── DATA RECORDS

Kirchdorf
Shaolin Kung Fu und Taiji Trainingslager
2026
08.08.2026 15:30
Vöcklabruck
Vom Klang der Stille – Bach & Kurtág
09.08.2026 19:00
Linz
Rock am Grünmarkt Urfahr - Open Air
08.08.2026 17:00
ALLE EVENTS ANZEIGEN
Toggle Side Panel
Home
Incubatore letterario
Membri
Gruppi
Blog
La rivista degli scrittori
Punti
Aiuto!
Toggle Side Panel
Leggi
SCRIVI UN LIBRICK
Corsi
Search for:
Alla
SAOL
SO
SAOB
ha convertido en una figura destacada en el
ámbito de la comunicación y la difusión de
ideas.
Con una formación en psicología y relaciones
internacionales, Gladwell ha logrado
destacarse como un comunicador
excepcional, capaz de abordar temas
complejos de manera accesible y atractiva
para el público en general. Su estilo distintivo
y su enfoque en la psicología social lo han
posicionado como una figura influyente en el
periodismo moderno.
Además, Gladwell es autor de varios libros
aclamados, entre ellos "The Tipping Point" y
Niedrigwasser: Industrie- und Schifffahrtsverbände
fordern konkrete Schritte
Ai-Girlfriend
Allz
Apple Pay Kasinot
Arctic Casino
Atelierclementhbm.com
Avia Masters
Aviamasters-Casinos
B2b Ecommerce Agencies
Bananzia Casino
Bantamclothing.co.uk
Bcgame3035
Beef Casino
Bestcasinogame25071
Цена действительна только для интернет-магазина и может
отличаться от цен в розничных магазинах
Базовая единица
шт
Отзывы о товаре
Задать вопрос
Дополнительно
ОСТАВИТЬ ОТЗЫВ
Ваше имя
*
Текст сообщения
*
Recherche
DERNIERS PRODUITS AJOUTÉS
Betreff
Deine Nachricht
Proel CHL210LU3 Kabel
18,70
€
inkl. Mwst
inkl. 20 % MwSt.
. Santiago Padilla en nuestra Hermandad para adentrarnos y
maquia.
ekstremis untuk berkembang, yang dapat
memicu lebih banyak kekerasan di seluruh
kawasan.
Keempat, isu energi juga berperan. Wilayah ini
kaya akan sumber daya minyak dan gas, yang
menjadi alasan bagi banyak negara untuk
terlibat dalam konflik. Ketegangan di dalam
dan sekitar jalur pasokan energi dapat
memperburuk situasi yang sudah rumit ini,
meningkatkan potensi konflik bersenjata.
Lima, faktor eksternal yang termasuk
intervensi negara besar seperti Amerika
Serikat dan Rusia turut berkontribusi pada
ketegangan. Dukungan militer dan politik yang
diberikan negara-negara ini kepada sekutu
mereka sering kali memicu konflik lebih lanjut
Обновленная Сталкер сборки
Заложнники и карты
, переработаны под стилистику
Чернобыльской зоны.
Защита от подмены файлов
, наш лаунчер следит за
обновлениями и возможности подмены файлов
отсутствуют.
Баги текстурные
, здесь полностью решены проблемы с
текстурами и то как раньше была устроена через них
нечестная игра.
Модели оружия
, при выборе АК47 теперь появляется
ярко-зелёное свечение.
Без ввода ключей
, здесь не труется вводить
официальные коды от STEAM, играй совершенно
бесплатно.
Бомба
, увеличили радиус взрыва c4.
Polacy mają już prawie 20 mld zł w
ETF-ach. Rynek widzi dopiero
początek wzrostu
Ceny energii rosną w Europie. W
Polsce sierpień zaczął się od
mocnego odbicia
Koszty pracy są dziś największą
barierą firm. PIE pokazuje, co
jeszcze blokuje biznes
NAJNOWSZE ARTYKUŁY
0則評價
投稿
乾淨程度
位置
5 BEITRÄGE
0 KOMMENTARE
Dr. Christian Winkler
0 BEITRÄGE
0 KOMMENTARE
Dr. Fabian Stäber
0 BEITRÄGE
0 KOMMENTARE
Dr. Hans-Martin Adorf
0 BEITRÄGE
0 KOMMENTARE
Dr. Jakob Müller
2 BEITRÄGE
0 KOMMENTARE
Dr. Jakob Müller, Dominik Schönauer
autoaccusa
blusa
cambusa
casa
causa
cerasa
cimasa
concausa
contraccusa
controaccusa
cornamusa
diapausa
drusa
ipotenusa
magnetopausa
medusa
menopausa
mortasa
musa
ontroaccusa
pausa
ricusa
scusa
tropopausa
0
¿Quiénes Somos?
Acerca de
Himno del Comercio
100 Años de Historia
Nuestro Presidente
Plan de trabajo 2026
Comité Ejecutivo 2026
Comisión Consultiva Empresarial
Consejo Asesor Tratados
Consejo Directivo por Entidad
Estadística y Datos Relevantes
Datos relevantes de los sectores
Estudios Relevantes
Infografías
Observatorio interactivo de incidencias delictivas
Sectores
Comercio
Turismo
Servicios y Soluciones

────

EXERCISE AIM:
Retype the entries above exactly as they appear.

OUTPUT OF THE TASK:
Kirchdorf
Shaolin Kung Fu und Taiji Trainingslager
2026
08.08.2026 15:30
Vöcklabruck
Vom Klang der Stille – Bach & Kurtág
09.08.2026 19:00
Linz
Rock am Grünmarkt Urfahr - Open Air
08.08.2026 17:00
ALLE EVENTS ANZEIGEN
Toggle Side Panel
Home
Incubatore letterario
Membri
Gruppi
Blog
La rivista degli scrittori
Punti
Aiuto!
Toggle Side Panel
Leggi
SCRIVI UN LIBRICK
Corsi
Search for:
Alla
SAOL
SO
SAOB
ha convertido en una figura destacada en el
ámbito de la comunicación y la difusión de
ideas.
Con una formación en psicología y relaciones
internacionales, Gladwell ha logrado
destacarse como un comunicador
excepcional, capaz de abordar temas
complejos de manera accesible y atractiva
para el público en general. Su estilo distintivo
y su enfoque en la psicología social lo han
posicionado como una figura influyente en el
periodismo moderno.
Además, Gladwell es autor de varios libros
aclamados, entre ellos "The Tipping Point" y
Niedrigwasser: Industrie- und Schifffahrtsverbände
fordern konkrete Schritte
Ai-Girlfriend
Allz
Apple Pay Kasinot
Arctic Casino
Atelierclementhbm.com
Avia Masters
Aviamasters-Casinos
B2b Ecommerce Agencies
Bananzia Casino
Bantamclothing.co.uk
Bcgame3035
Beef Casino
Bestcasinogame25071
Цена действительна только для интернет-магазина и может
отличаться от цен в розничных магазинах
Базовая единица
шт
Отзывы о товаре
Задать вопрос
Дополнительно
ОСТАВИТЬ ОТЗЫВ
Ваше имя
*
Текст сообщения
*
Recherche
DERNIERS PRODUITS AJOUTÉS
Betreff
Deine Nachricht
Proel CHL210LU3 Kabel
18,70
€
inkl. Mwst
inkl. 20 % MwSt.
. Santiago Padilla en nuestra Hermandad para adentrarnos y
maquia.
ekstremis untuk berkembang, yang dapat
memicu lebih banyak kekerasan di seluruh
kawasan.
Keempat, isu energi juga berperan. Wilayah ini
kaya akan sumber daya minyak dan gas, yang
menjadi alasan bagi banyak negara untuk
terlibat dalam konflik. Ketegangan di dalam
dan sekitar jalur pasokan energi dapat
memperburuk situasi yang sudah rumit ini,
meningkatkan potensi konflik bersenjata.
Lima, faktor eksternal yang termasuk
intervensi negara besar seperti Amerika
Serikat dan Rusia turut berkontribusi pada
ketegangan. Dukungan militer dan politik yang
diberikan negara-negara ini kepada sekutu
mereka sering kali memicu konflik lebih lanjut
Обновленная Сталкер сборки
Заложнники и карты
, переработаны под стилистику
Чернобыльской зоны.
Защита от подмены файлов
, наш лаунчер следит за
обновлениями и возможности подмены файлов
отсутствуют.
Баги текстурные
, здесь полностью решены проблемы с
текстурами и то как раньше была устроена через них
нечестная игра.
Модели оружия
, при выборе АК47 теперь появляется
ярко-зелёное свечение.
Без ввода ключей
, здесь не труется вводить
официальные коды от STEAM, играй совершенно
бесплатно.
Бомба
, увеличили радиус взрыва c4.
Polacy mają już prawie 20 mld zł w
ETF-ach. Rynek widzi dopiero
początek wzrostu
Ceny energii rosną w Europie. W
Polsce sierpień zaczął się od
mocnego odbicia
Koszty pracy są dziś największą
barierą firm. PIE pokazuje, co
jeszcze blokuje biznes
NAJNOWSZE ARTYKUŁY
0則評價
投稿
乾淨程度
位置
5 BEITRÄGE
0 KOMMENTARE
Dr. Christian Winkler
0 BEITRÄGE
0 KOMMENTARE
Dr. Fabian Stäber
0 BEITRÄGE
0 KOMMENTARE
Dr. Hans-Martin Adorf
0 BEITRÄGE
0 KOMMENTARE
Dr. Jakob Müller
2 BEITRÄGE
0 KOMMENTARE
Dr. Jakob Müller, Dominik Schönauer
autoaccusa
blusa
cambusa
casa
causa
cerasa
cimasa
concausa
contraccusa
controaccusa
cornamusa
diapausa
drusa
ipotenusa
magnetopausa
medusa
menopausa
mortasa
musa
ontroaccusa
pausa
ricusa
scusa
tropopausa
0
¿Quiénes Somos?
Acerca de
Himno del Comercio
100 Años de Historia
Nuestro Presidente
Plan de trabajo 2026
Comité Ejecutivo 2026
Comisión Consultiva Empresarial
Consejo Asesor Tratados
Consejo Directivo por Entidad
Estadística y Datos Relevantes
Datos relevantes de los sectores
Estudios Relevantes
Infografías
Observatorio interactivo de incidencias delictivas
Sectores
Comercio
Turismo
Servicios y Soluciones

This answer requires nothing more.